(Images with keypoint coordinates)
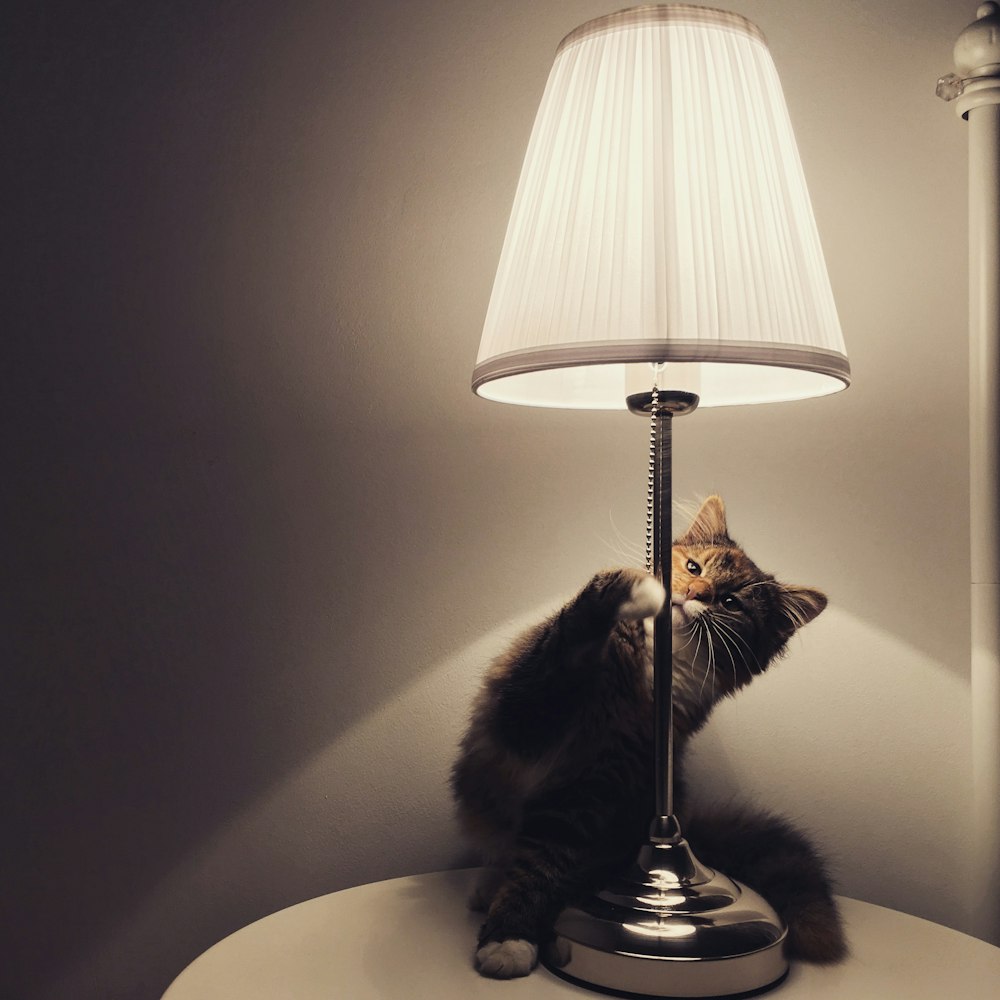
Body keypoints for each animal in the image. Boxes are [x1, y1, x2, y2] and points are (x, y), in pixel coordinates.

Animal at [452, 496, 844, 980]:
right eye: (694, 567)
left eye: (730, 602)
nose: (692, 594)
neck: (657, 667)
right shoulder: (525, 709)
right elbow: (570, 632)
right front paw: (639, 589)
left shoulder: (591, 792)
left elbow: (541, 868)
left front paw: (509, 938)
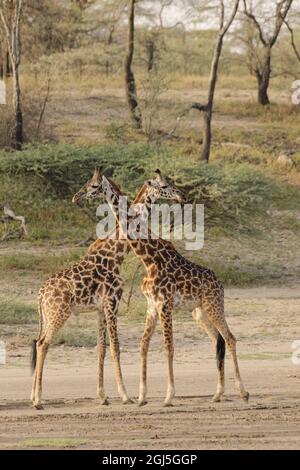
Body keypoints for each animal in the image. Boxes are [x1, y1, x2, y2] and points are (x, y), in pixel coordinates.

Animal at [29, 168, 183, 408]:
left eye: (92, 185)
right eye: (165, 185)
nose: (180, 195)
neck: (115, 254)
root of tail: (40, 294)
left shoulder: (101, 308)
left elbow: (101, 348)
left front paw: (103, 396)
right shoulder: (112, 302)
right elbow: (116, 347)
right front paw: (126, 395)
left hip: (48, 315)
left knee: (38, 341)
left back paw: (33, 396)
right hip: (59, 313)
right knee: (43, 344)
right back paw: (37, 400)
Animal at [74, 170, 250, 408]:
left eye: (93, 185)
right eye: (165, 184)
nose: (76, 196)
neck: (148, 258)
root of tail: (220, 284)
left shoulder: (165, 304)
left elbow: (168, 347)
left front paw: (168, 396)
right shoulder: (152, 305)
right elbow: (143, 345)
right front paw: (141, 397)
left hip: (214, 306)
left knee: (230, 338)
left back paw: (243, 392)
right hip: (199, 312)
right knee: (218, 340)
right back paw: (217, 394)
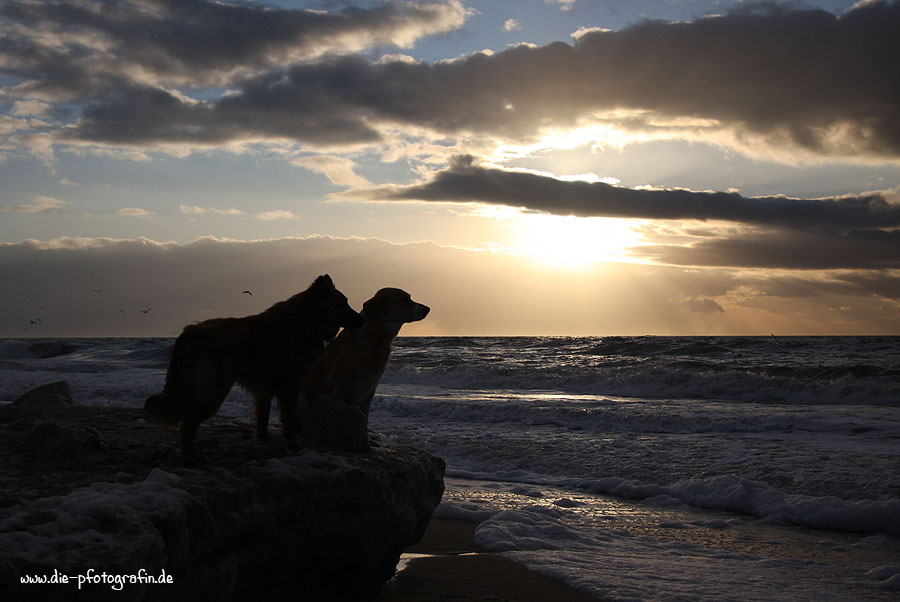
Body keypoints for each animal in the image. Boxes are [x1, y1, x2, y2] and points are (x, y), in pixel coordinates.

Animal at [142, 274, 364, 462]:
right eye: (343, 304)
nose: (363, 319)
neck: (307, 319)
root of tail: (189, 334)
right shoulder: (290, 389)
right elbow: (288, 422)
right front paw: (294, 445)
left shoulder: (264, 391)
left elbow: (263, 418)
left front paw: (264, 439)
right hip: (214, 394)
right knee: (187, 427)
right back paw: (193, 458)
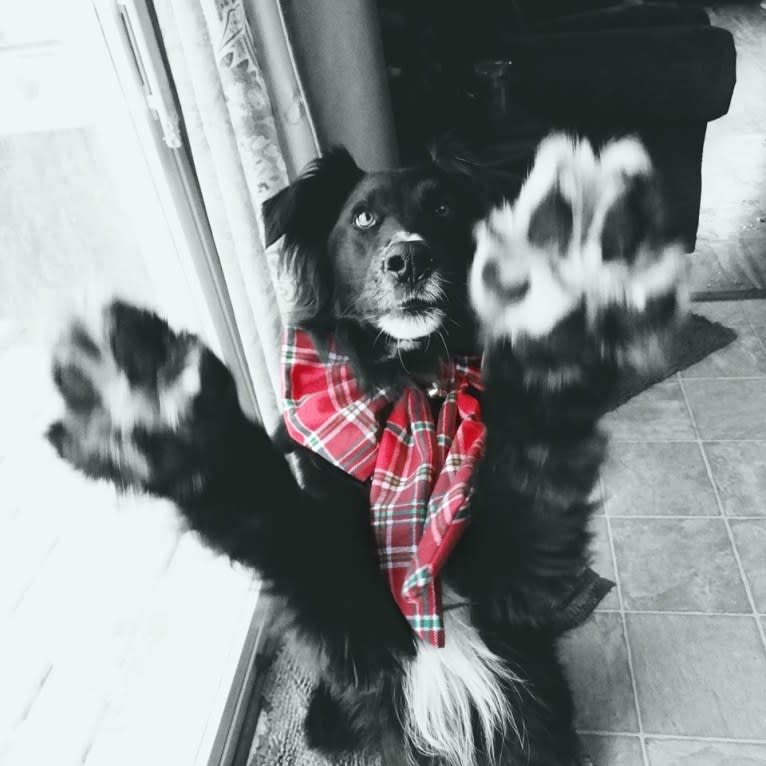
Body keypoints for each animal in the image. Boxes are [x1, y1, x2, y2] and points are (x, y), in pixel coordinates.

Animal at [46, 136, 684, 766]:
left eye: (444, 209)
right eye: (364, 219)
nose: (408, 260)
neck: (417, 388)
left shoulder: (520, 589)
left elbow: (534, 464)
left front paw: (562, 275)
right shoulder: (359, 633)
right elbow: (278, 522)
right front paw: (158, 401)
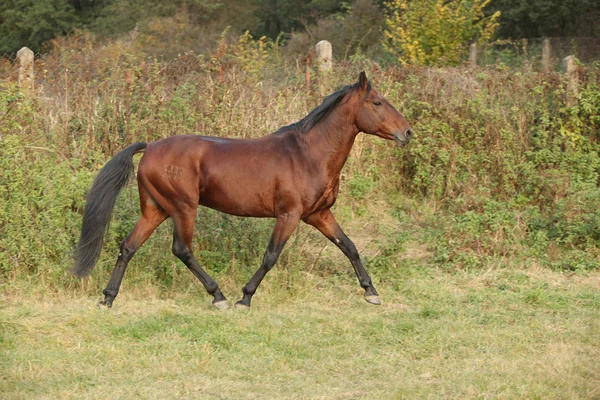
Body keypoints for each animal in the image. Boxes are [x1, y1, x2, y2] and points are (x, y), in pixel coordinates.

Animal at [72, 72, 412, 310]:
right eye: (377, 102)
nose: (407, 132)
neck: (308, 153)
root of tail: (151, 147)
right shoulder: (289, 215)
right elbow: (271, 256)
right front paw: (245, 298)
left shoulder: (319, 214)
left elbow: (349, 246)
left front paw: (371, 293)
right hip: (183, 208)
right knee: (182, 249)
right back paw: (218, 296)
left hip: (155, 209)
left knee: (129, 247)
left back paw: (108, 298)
* * *
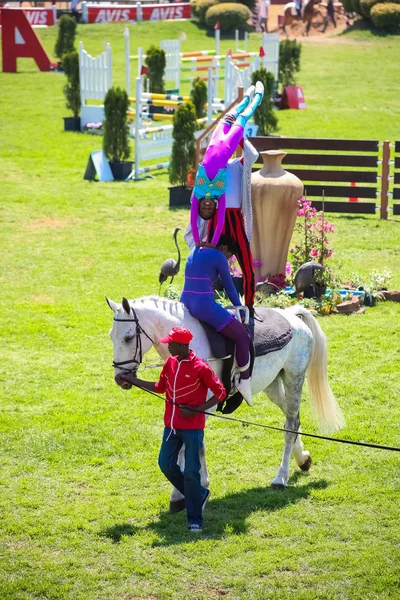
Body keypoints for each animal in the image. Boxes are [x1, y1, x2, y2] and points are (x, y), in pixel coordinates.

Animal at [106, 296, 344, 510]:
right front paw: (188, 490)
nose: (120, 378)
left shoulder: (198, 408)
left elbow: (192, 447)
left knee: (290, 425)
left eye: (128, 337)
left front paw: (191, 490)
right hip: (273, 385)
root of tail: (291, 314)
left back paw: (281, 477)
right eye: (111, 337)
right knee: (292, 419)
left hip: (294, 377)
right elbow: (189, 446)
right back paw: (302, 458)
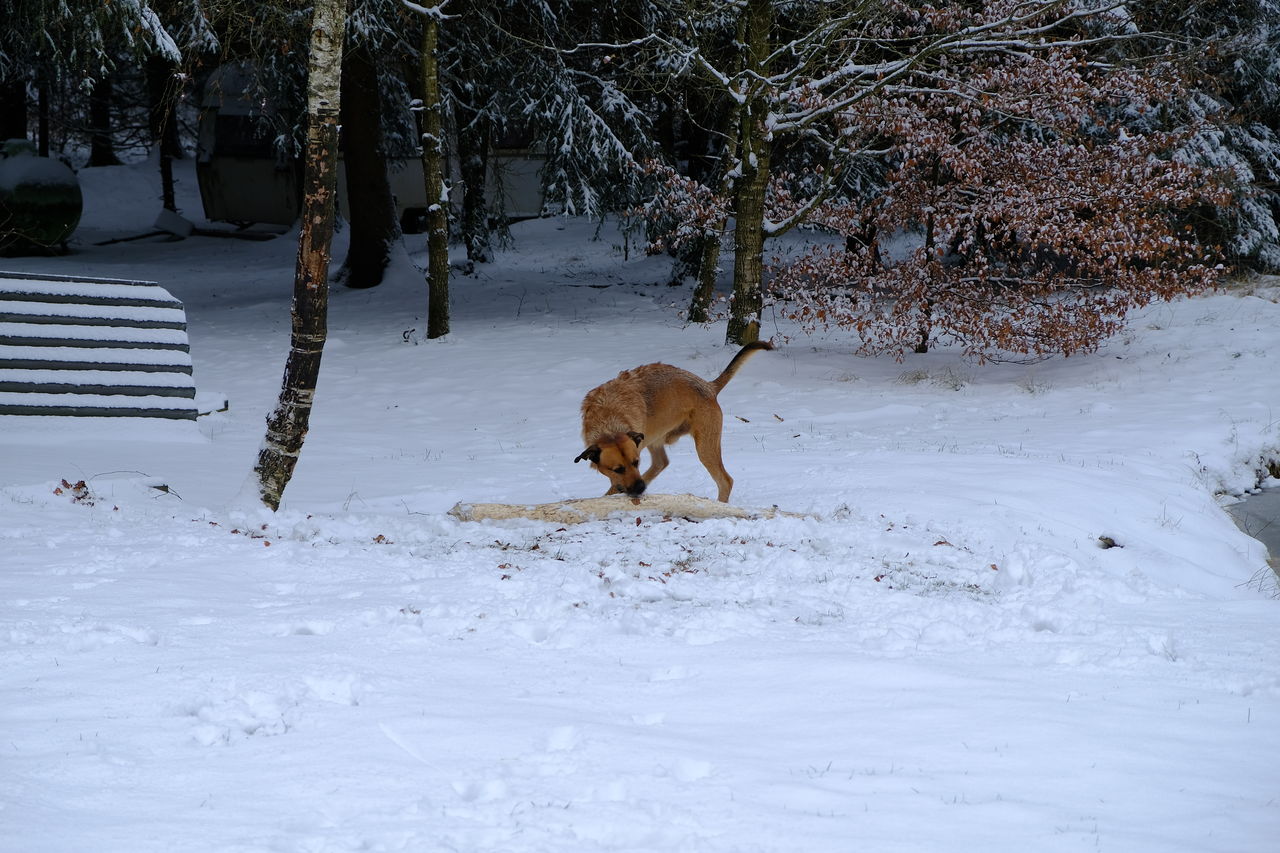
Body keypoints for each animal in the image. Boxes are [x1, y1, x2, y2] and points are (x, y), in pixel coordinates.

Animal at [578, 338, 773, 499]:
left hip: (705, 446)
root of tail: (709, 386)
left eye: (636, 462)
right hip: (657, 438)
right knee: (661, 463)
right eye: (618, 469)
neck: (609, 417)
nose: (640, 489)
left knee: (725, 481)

» **ASSIGNMENT**
From the records above, pick out and copy each line holding the word "knee".

» **RESPONSE BOX**
left knee: (38, 341)
right knee: (43, 344)
left knee: (230, 338)
right knee: (218, 340)
right knee: (187, 427)
right knee: (182, 249)
left knee: (129, 247)
left knee: (290, 425)
right knee: (292, 419)
right knee: (661, 463)
left knee: (725, 481)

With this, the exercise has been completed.